> [Task to carry out]: Take the data below and filter it for lines containing the word "vonalak"; show each line found.

> [Supplied information]:

-- Opening Marker --

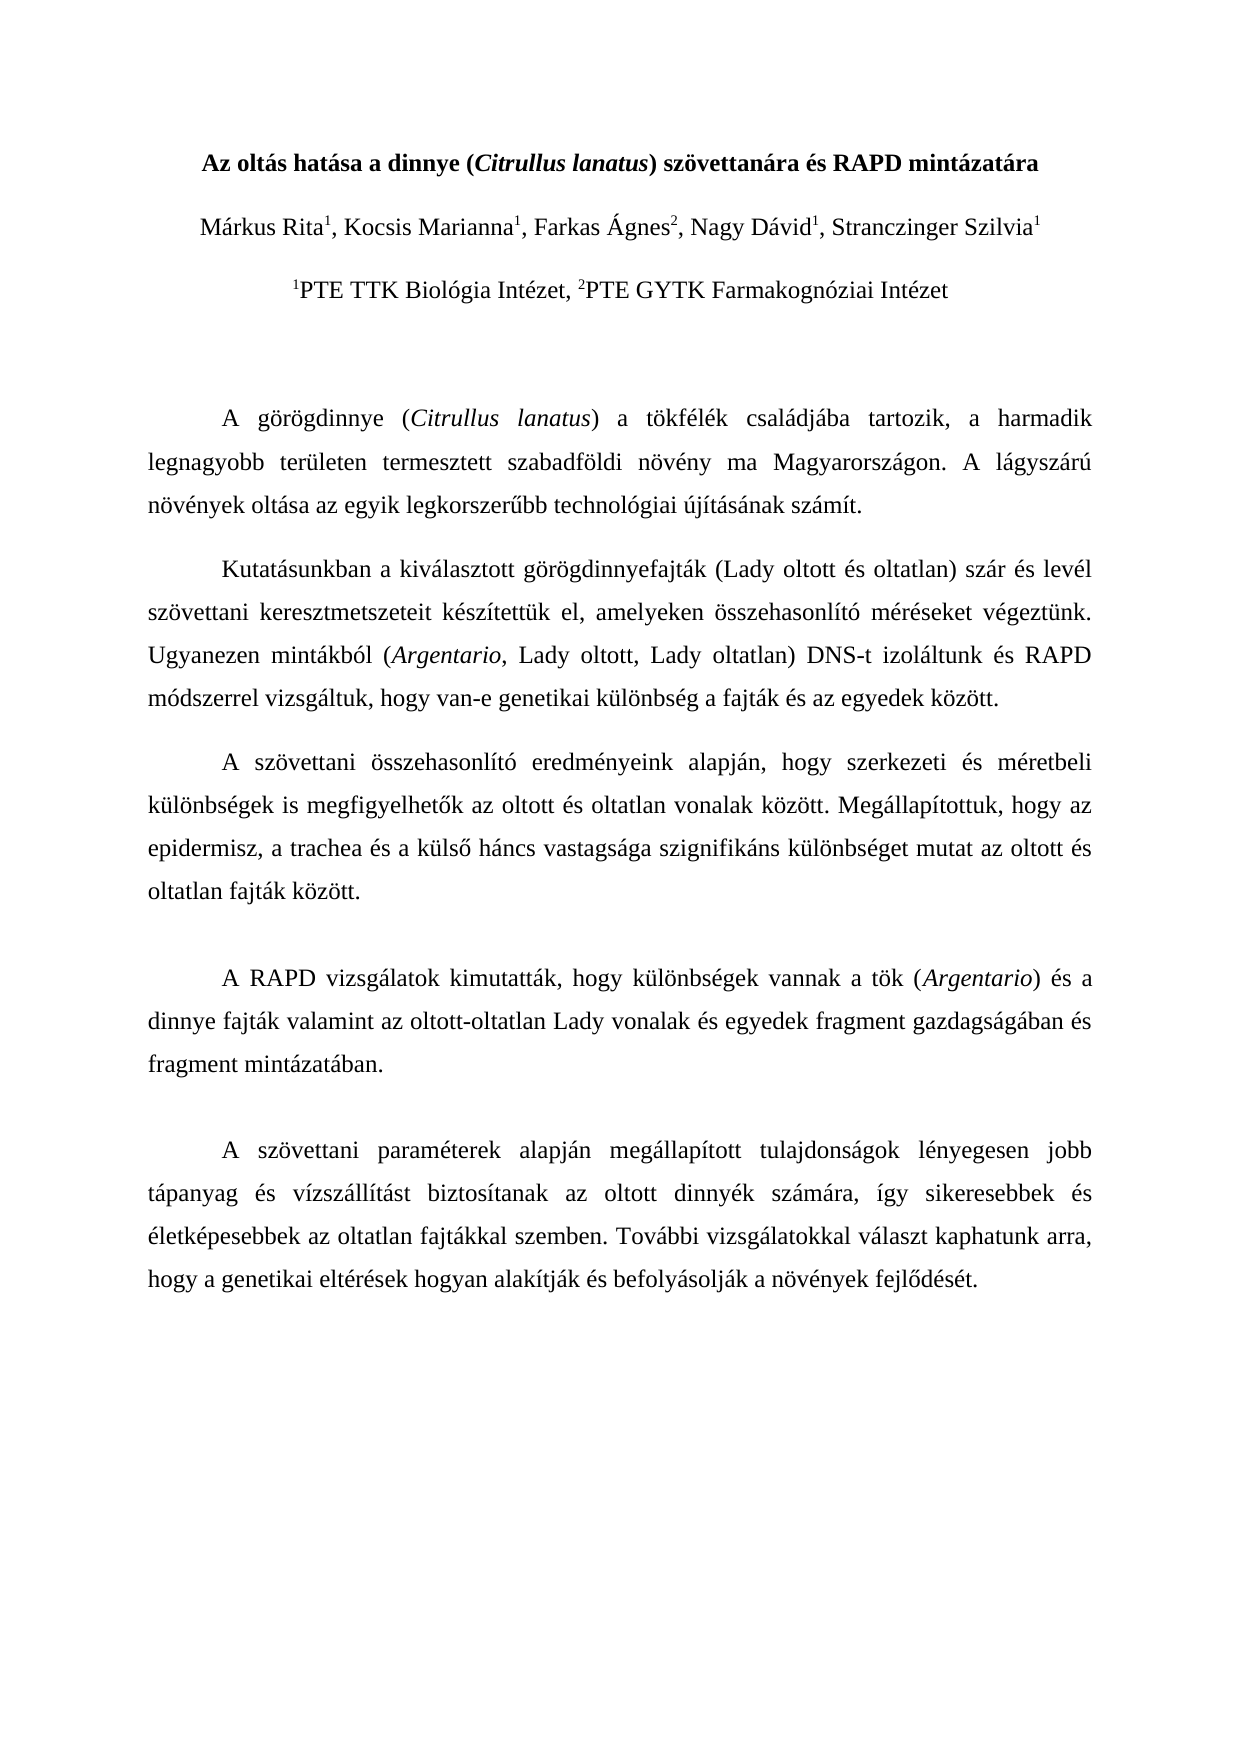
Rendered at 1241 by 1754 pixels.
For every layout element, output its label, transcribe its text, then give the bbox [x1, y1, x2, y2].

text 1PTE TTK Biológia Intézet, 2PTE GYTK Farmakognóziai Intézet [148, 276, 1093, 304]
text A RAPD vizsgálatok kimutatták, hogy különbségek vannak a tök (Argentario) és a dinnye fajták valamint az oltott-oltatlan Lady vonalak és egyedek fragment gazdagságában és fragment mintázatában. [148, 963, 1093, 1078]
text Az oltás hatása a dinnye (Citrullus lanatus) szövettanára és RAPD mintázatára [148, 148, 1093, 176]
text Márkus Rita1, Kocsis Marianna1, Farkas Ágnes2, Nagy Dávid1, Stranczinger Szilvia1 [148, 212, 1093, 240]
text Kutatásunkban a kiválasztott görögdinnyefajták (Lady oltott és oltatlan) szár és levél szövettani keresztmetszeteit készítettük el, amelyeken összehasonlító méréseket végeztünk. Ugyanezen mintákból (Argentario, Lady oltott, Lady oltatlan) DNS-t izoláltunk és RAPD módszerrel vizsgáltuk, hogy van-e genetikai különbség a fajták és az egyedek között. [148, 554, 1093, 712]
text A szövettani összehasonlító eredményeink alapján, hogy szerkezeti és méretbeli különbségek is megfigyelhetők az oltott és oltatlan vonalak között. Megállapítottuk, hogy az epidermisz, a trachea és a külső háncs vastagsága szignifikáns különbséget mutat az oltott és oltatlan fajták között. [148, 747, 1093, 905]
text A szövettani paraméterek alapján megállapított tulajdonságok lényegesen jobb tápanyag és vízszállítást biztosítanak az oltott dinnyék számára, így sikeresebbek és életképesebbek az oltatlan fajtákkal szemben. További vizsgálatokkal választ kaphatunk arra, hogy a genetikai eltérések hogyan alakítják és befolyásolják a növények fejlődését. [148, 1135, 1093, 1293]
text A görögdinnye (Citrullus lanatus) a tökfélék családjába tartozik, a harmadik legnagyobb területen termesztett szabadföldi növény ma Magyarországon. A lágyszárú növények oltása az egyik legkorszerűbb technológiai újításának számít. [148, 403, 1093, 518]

-- Closing Marker --

> [Exercise response]:
text A RAPD vizsgálatok kimutatták, hogy különbségek vannak a tök (Argentario) és a dinnye fajták valamint az oltott-oltatlan Lady vonalak és egyedek fragment gazdagságában és fragment mintázatában. [148, 963, 1093, 1078]
text A szövettani összehasonlító eredményeink alapján, hogy szerkezeti és méretbeli különbségek is megfigyelhetők az oltott és oltatlan vonalak között. Megállapítottuk, hogy az epidermisz, a trachea és a külső háncs vastagsága szignifikáns különbséget mutat az oltott és oltatlan fajták között. [148, 747, 1093, 905]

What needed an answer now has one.